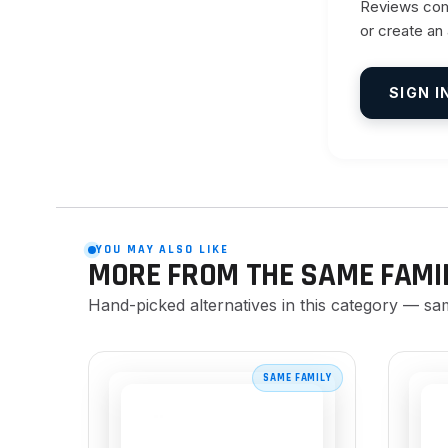
Reviews come
or create an
SIGN I
YOU MAY ALSO LIKE
MORE FROM THE SAME FAMI
Hand-picked alternatives in this category — sa
SAME FAMILY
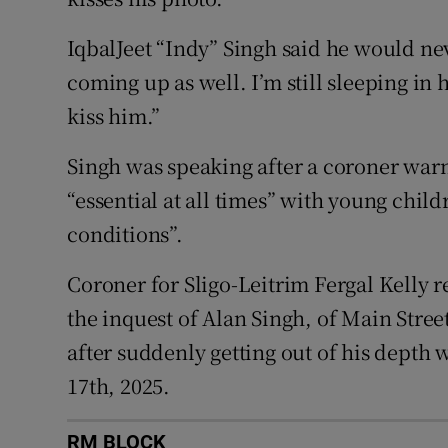
IqbalJeet “Indy” Singh said he would nev
coming up as well. I’m still sleeping in 
kiss him.”
Singh was speaking after a coroner warn
“essential at all times” with young chil
conditions”.
Coroner for Sligo-Leitrim Fergal Kelly r
the inquest of Alan Singh, of Main Stre
after suddenly getting out of his depth 
17th, 2025.
RM BLOCK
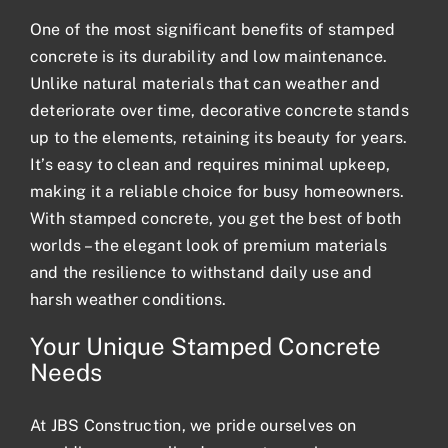
One of the most significant benefits of stamped
concrete is its durability and low maintenance.
Unlike natural materials that can weather and
deteriorate over time, decorative concrete stands
up to the elements, retaining its beauty for years.
It’s easy to clean and requires minimal upkeep,
making it a reliable choice for busy homeowners.
With stamped concrete, you get the best of both
worlds – the elegant look of premium materials
and the resilience to withstand daily use and
harsh weather conditions.
Your Unique Stamped Concrete
Needs
At JBS Construction, we pride ourselves on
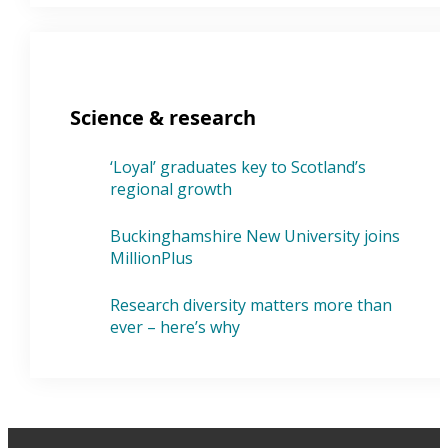
Science & research
‘Loyal’ graduates key to Scotland’s
regional growth
Buckinghamshire New University joins
MillionPlus
Research diversity matters more than
ever – here’s why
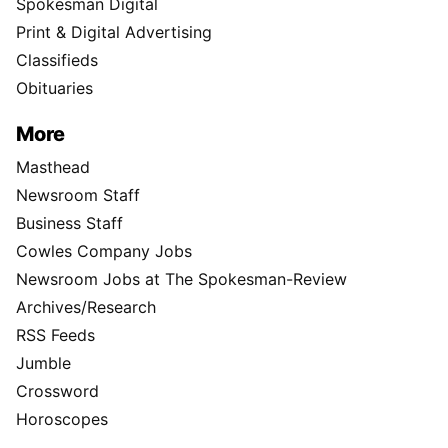
Spokesman Digital
Print & Digital Advertising
Classifieds
Obituaries
More
Masthead
Newsroom Staff
Business Staff
Cowles Company Jobs
Newsroom Jobs at The Spokesman-Review
Archives/Research
RSS Feeds
Jumble
Crossword
Horoscopes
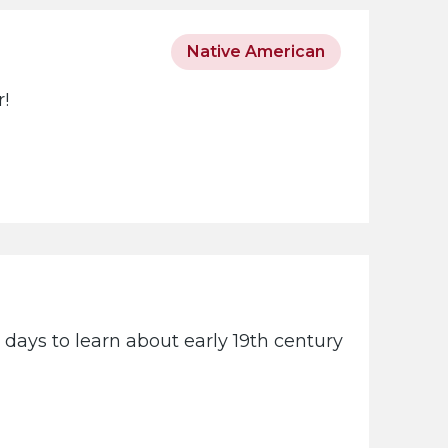
Native American
r!
days to learn about early 19th century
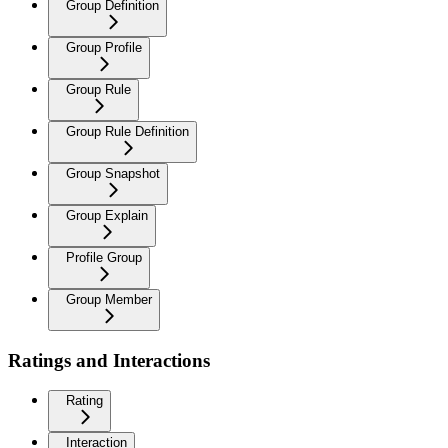
Group Definition
Group Profile
Group Rule
Group Rule Definition
Group Snapshot
Group Explain
Profile Group
Group Member
Ratings and Interactions
Rating
Interaction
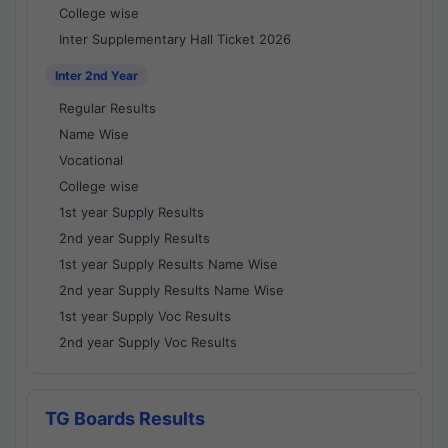
College wise
Inter Supplementary Hall Ticket 2026
Inter 2nd Year
Regular Results
Name Wise
Vocational
College wise
1st year Supply Results
2nd year Supply Results
1st year Supply Results Name Wise
2nd year Supply Results Name Wise
1st year Supply Voc Results
2nd year Supply Voc Results
TG Boards Results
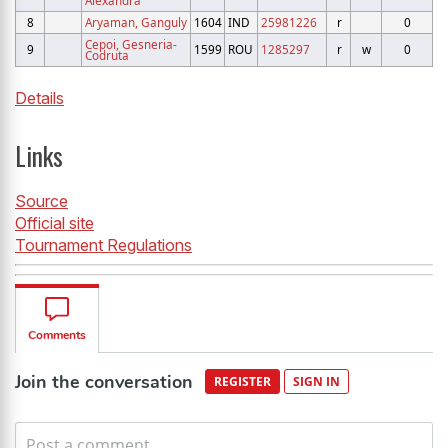
Alexandra
8
Aryaman, Ganguly
1604
IND
25981226
r
0
Cepoi, Gesneria-
9
1599
ROU
1285297
r
w
0
Codruta
Details
Links
Source
Official site
Tournament Regulations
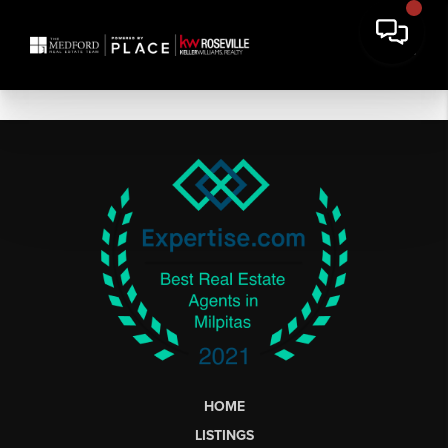
HOME
LISTINGS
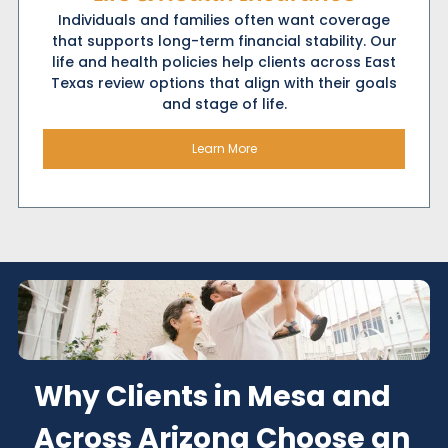
Individuals and families often want coverage
that supports long-term financial stability. Our
life and health policies help clients across East
Texas review options that align with their goals
and stage of life.
Learn More
Why Clients in Mesa and
Across Arizona Choose an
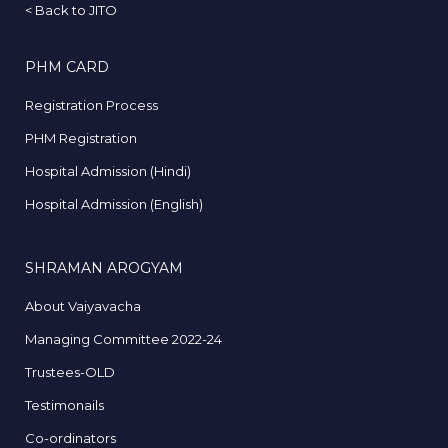
<
Back to JITO
PHM CARD
Registration Process
PHM Registration
Hospital Admission (Hindi)
Hospital Admission (English)
SHRAMAN AROGYAM
About Vaiyavacha
Managing Committee 2022-24
Trustees-OLD
Testimonails
Co-ordinators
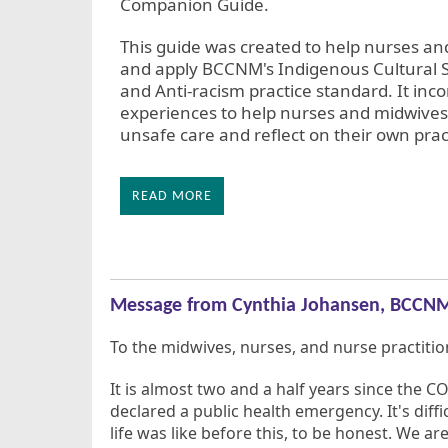
Companion Guide.
This guide was created to help nurses a
and apply BCCNM's Indigenous Cultural Sa
and Anti-racism practice standard. It in
experiences to help nurses and midwives 
unsafe care and reflect on their own prac
READ MORE
Message from Cynthia Johansen, BCCNM
To the midwives, nurses, and nurse practition
It is almost two and a half years since the
declared a public health emergency. It's dif
life was like before this, to be honest. We ar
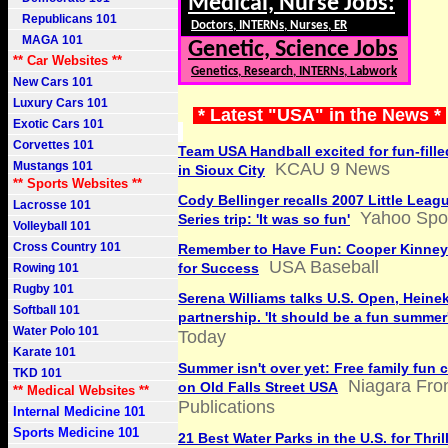
Medical, Nurse Jobs:
Republicans 101
Doctors, INTERNs, Nurses, ER
MAGA 101
Genetic, Science Jobs
** Car Websites **
Genetics, Research, INTERNs, Labwork
New Cars 101
Luxury Cars 101
* Latest "USA" in the News *
Exotic Cars 101
Corvettes 101
Team USA Handball excited for fun-fill
Mustangs 101
KCAU 9 News
in Sioux City
** Sports Websites **
Cody Bellinger recalls 2007 Little Leag
Lacrosse 101
Yahoo Spo
Series trip: 'It was so fun'
Volleyball 101
Cross Country 101
Remember to Have Fun: Cooper Kinney
USA Baseball
for Success
Rowing 101
Rugby 101
Serena Williams talks U.S. Open, Heine
Softball 101
partnership. 'It should be a fun summer
Water Polo 101
Today
Karate 101
Summer isn't over yet: Free family fun 
TKD 101
Niagara Fron
on Old Falls Street USA
** Medical Websites **
Publications
Internal Medicine 101
Sports Medicine 101
21 Best Water Parks in the U.S. for Thril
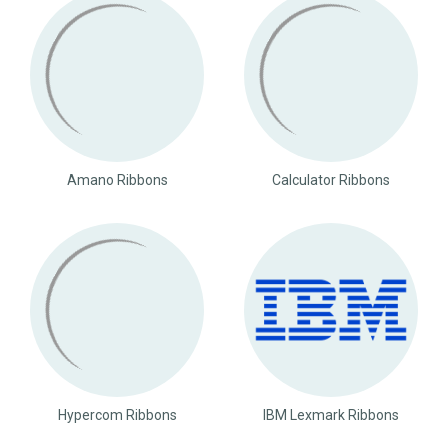
Amano Ribbons
Calculator Ribbons
Hypercom Ribbons
IBM Lexmark Ribbons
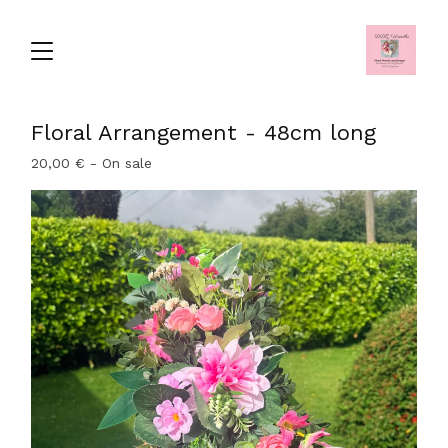
Floral Arrangement - 48cm long
20,00
€
- On sale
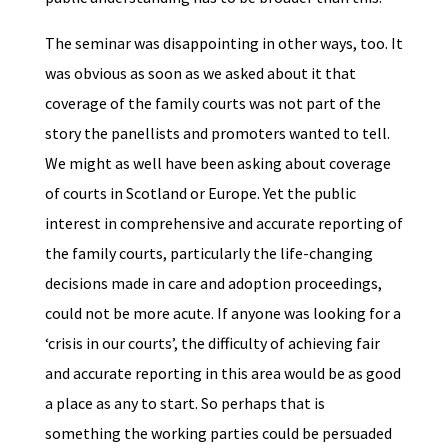
The seminar was disappointing in other ways, too. It
was obvious as soon as we asked about it that
coverage of the family courts was not part of the
story the panellists and promoters wanted to tell.
We might as well have been asking about coverage
of courts in Scotland or Europe. Yet the public
interest in comprehensive and accurate reporting of
the family courts, particularly the life-changing
decisions made in care and adoption proceedings,
could not be more acute. If anyone was looking for a
‘crisis in our courts’, the difficulty of achieving fair
and accurate reporting in this area would be as good
a place as any to start. So perhaps that is
something the working parties could be persuaded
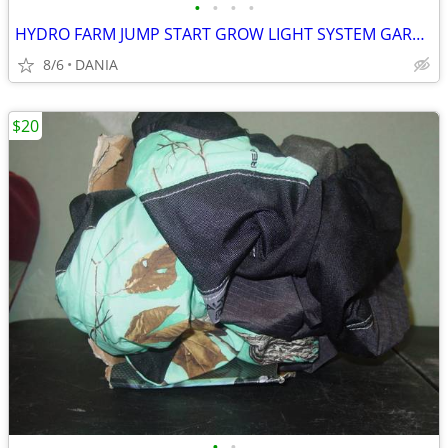
•
•
•
•
HYDRO FARM JUMP START GROW LIGHT SYSTEM GARDEN SEED T5 24 STAND SYSTEM
8/6
DANIA
$20
•
•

* Problem requirements *
With the pictures left out, return each entry exactly as written.

* Solution to the exercise *
Reviews come
or create an
SIGN I
YOU MAY ALSO LIKE
MORE FROM THE SAME FAMI
Hand-picked alternatives in this category — sa
SAME FAMILY
IqbalJeet “Indy” Singh said he would nev
coming up as well. I’m still sleeping in 
kiss him.”
Singh was speaking after a coroner warn
“essential at all times” with young chil
conditions”.
Coroner for Sligo-Leitrim Fergal Kelly r
the inquest of Alan Singh, of Main Stre
after suddenly getting out of his depth 
17th, 2025.
RM BLOCK
One of the most significant benefits of stamped
concrete is its durability and low maintenance.
Unlike natural materials that can weather and
deteriorate over time, decorative concrete stands
up to the elements, retaining its beauty for years.
It’s easy to clean and requires minimal upkeep,
making it a reliable choice for busy homeowners.
With stamped concrete, you get the best of both
worlds – the elegant look of premium materials
and the resilience to withstand daily use and
harsh weather conditions.
Your Unique Stamped Concrete
Needs
At JBS Construction, we pride ourselves on
Science & research
‘Loyal’ graduates key to Scotland’s
regional growth
Buckinghamshire New University joins
MillionPlus
Research diversity matters more than
ever – here’s why
Spokesman Digital
Print & Digital Advertising
Classifieds
Obituaries
More
Masthead
Newsroom Staff
Business Staff
Cowles Company Jobs
Newsroom Jobs at The Spokesman-Review
Archives/Research
RSS Feeds
Jumble
Crossword
Horoscopes
Native American
r!
days to learn about early 19th century
Group Definition
Group Profile
Group Rule
Group Rule Definition
Group Snapshot
Group Explain
Profile Group
Group Member
Ratings and Interactions
Rating
Interaction
College wise
Inter Supplementary Hall Ticket 2026
Inter 2nd Year
Regular Results
Name Wise
Vocational
College wise
1st year Supply Results
2nd year Supply Results
1st year Supply Results Name Wise
2nd year Supply Results Name Wise
1st year Supply Voc Results
2nd year Supply Voc Results
TG Boards Results
Alexandra
8
Aryaman, Ganguly
1604
IND
25981226
r
0
Cepoi, Gesneria-
9
1599
ROU
1285297
r
w
0
Codruta
Details
Links
Source
Official site
Tournament Regulations
HOME
LISTINGS
Individuals and families often want coverage
that supports long-term financial stability. Our
life and health policies help clients across East
Texas review options that align with their goals
and stage of life.
Learn More
Why Clients in Mesa and
Across Arizona Choose an
<
Back to JITO
PHM CARD
Registration Process
PHM Registration
Hospital Admission (Hindi)
Hospital Admission (English)
SHRAMAN AROGYAM
About Vaiyavacha
Managing Committee 2022-24
Trustees-OLD
Testimonails
Co-ordinators
Companion Guide.
This guide was created to help nurses a
and apply BCCNM's Indigenous Cultural Sa
and Anti-racism practice standard. It in
experiences to help nurses and midwives 
unsafe care and reflect on their own prac
READ MORE
Message from Cynthia Johansen, BCCNM
To the midwives, nurses, and nurse practition
It is almost two and a half years since the
declared a public health emergency. It's dif
life was like before this, to be honest. We ar
Medical, Nurse Jobs:
Republicans 101
Doctors, INTERNs, Nurses, ER
MAGA 101
Genetic, Science Jobs
** Car Websites **
Genetics, Research, INTERNs, Labwork
New Cars 101
Luxury Cars 101
* Latest "USA" in the News *
Exotic Cars 101
Corvettes 101
Team USA Handball excited for fun-fill
Mustangs 101
KCAU 9 News
in Sioux City
** Sports Websites **
Cody Bellinger recalls 2007 Little Leag
Lacrosse 101
Yahoo Spo
Series trip: 'It was so fun'
Volleyball 101
Cross Country 101
Remember to Have Fun: Cooper Kinney
USA Baseball
for Success
Rowing 101
Rugby 101
Serena Williams talks U.S. Open, Heine
Softball 101
partnership. 'It should be a fun summer
Water Polo 101
Today
Karate 101
Summer isn't over yet: Free family fun 
TKD 101
Niagara Fron
on Old Falls Street USA
** Medical Websites **
Publications
Internal Medicine 101
Sports Medicine 101
21 Best Water Parks in the U.S. for Thril
Amano Ribbons
Calculator Ribbons
Hypercom Ribbons
IBM Lexmark Ribbons
Floral Arrangement - 48cm long
20,00
€
- On sale
The seminar was disappointing in other ways, too. It
was obvious as soon as we asked about it that
coverage of the family courts was not part of the
story the panellists and promoters wanted to tell.
We might as well have been asking about coverage
of courts in Scotland or Europe. Yet the public
interest in comprehensive and accurate reporting of
the family courts, particularly the life-changing
decisions made in care and adoption proceedings,
could not be more acute. If anyone was looking for a
‘crisis in our courts’, the difficulty of achieving fair
and accurate reporting in this area would be as good
a place as any to start. So perhaps that is
something the working parties could be persuaded
•
•
•
•
HYDRO FARM JUMP START GROW LIGHT SYSTEM GARDEN SEED T5 24 STAND SYSTEM
8/6
DANIA
$20
•
•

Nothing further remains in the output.